▸ EXERCISE TASKS:
[1] According to the Queen Esther commentary, in what month and year did Esther come to the palace?
[2] Repeat the Queen Esther commentary word for word, from "Ahasuerus may have" up to and including "proposed her humiliation.".

▸ TEXT PROVIDED:

1. Home
  2. Bible Characters
  3. The Story of Queen Esther – Fact or Fiction Part 9: Chapter 2
  1. Home
  2. Books Of The Bible
  3. The Story of Queen Esther – Fact or Fiction Part 9: Chapter 2
  1. Home
  2. Esther
  3. The Story of Queen Esther – Fact or Fiction Part 9: Chapter 2
  1. Home
  2. Esther
  3. The Story of Queen Esther – Fact or Fiction Part 9: Chapter 2

The Story of Queen Esther – Fact or Fiction Part 9: Chapter 2

1 Out of the choice of virgins a queen is to be chosen. 5 Mordecai the nursing father of Esther. 8 Esther is preferred by Hegai before the rest. 12 The manner of purification, and going into the king. 15 Esther best pleasing the king is made queen. 21 Mordecai discovering a treason is recorded in the chronicles.

 Esther 2:1  Later when King Xerxes’ fury had subsided, he remembered Vashti and what she had done and what he had decreed about her. 

Vashti had ceased to be queen, but Ahasuerus seemed to be in no haste to confer upon anyone else the dignity that had been hers. His harem was no doubt well supplied with wives and concubines, but none stood out above the rest.

Ahasuerus probably “remembered Vashti,” either upon becoming sober again, or after the lapse of a considerable period. That had been in the third year of his reign. (ch. 1:3), and Esther came to the palace in response to the royal summons in the sixth year (ch. 2:12, 16). For a considerable portion of this time Ahasuerus (Xerxes) was away from Shushan on his ill-fated Greek campaign.

He left Greece in Oct. or Nov., 480 b.c., and Esther came to the palace in January, 479 b.c.). The gathering of the virgins took place during his absence.

Ahasuerus may have considered bringing Vashti back and making her queen again. Had he done so the officers who had proposed her humiliation would have been in danger. Vashti’s disgrace had been their doing; her return to power would accordingly have meant their undoing—dismissal, if not execution.

Esther 2:2  Then the king’s personal attendants proposed, “Let a search be made for beautiful young virgins for the king. 

This proposal was certain to be most agreeable to an Oriental monarch like Xerxes. Furthermore, the suggestion that he might find someone even more beautiful and to his liking than Vashti would take his thoughts away from her, and thus safeguard the interests of the men who had proposed her humiliation.

▸ INFORMATION SUPPLIED:
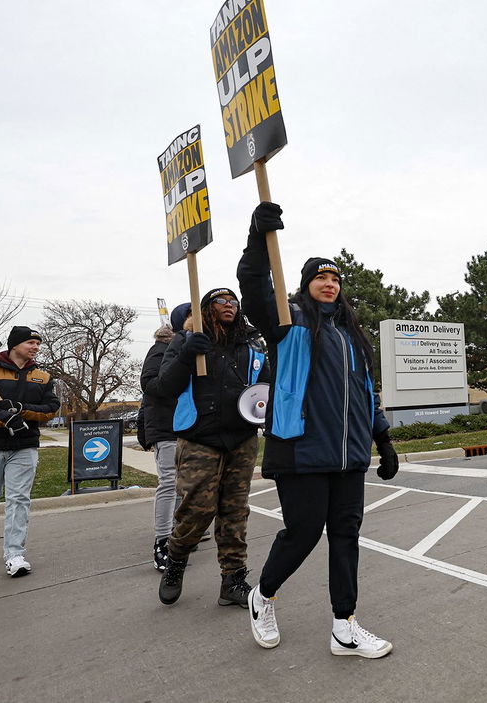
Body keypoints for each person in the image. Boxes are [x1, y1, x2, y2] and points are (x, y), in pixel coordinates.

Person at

▸ ACTIVITY ANSWERS:
[1] January, 479 b.c.

[2]
Ahasuerus may have considered bringing Vashti back and making her queen again. Had he done so the officers who had proposed her humiliation would have been in danger. Vashti’s disgrace had been their doing; her return to power would accordingly have meant their undoing—dismissal, if not execution.

Esther 2:2  Then the king’s personal attendants proposed, “Let a search be made for beautiful young virgins for the king. 

This proposal was certain to be most agreeable to an Oriental monarch like Xerxes. Furthermore, the suggestion that he might find someone even more beautiful and to his liking than Vashti would take his thoughts away from her, and thus safeguard the interests of the men who had proposed her humiliation.